- _WHAT YOU SHOULD DO_:
Each line below either holds the string "Points" or doesn't. Count those that do and give only the number.

--- RECORD EXCERPTS ---

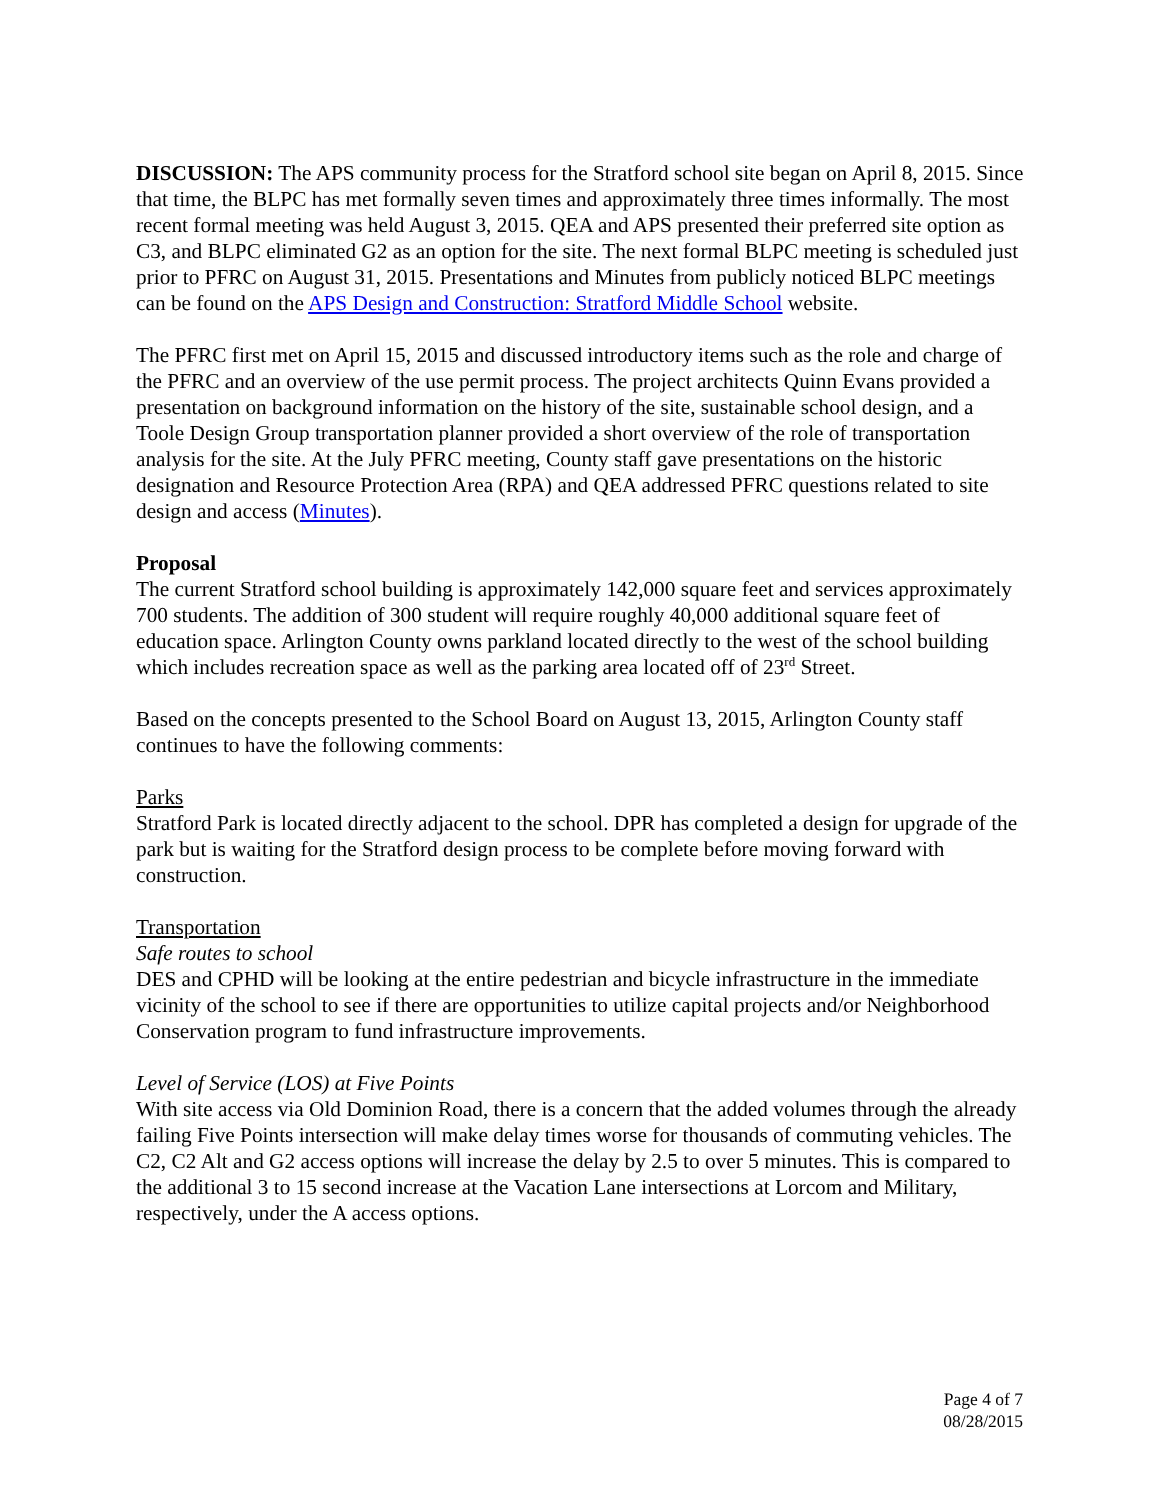DISCUSSION: The APS community process for the Stratford school site began on April 8, 2015. Since that time, the BLPC has met formally seven times and approximately three times informally. The most recent formal meeting was held August 3, 2015. QEA and APS presented their preferred site option as C3, and BLPC eliminated G2 as an option for the site. The next formal BLPC meeting is scheduled just prior to PFRC on August 31, 2015. Presentations and Minutes from publicly noticed BLPC meetings can be found on the APS Design and Construction: Stratford Middle School website.
The PFRC first met on April 15, 2015 and discussed introductory items such as the role and charge of the PFRC and an overview of the use permit process. The project architects Quinn Evans provided a presentation on background information on the history of the site, sustainable school design, and a Toole Design Group transportation planner provided a short overview of the role of transportation analysis for the site. At the July PFRC meeting, County staff gave presentations on the historic designation and Resource Protection Area (RPA) and QEA addressed PFRC questions related to site design and access (Minutes).
Proposal
The current Stratford school building is approximately 142,000 square feet and services approximately 700 students. The addition of 300 student will require roughly 40,000 additional square feet of education space. Arlington County owns parkland located directly to the west of the school building which includes recreation space as well as the parking area located off of 23<sup>rd</sup> Street.
Based on the concepts presented to the School Board on August 13, 2015, Arlington County staff continues to have the following comments:
Parks
Stratford Park is located directly adjacent to the school. DPR has completed a design for upgrade of the park but is waiting for the Stratford design process to be complete before moving forward with construction.
Transportation
Safe routes to school
DES and CPHD will be looking at the entire pedestrian and bicycle infrastructure in the immediate vicinity of the school to see if there are opportunities to utilize capital projects and/or Neighborhood Conservation program to fund infrastructure improvements.
Level of Service (LOS) at Five Points
With site access via Old Dominion Road, there is a concern that the added volumes through the already failing Five Points intersection will make delay times worse for thousands of commuting vehicles. The C2, C2 Alt and G2 access options will increase the delay by 2.5 to over 5 minutes. This is compared to the additional 3 to 15 second increase at the Vacation Lane intersections at Lorcom and Military, respectively, under the A access options.
Page 4 of 7
08/28/2015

---

- _REPLY TO THE EXERCISE_:
2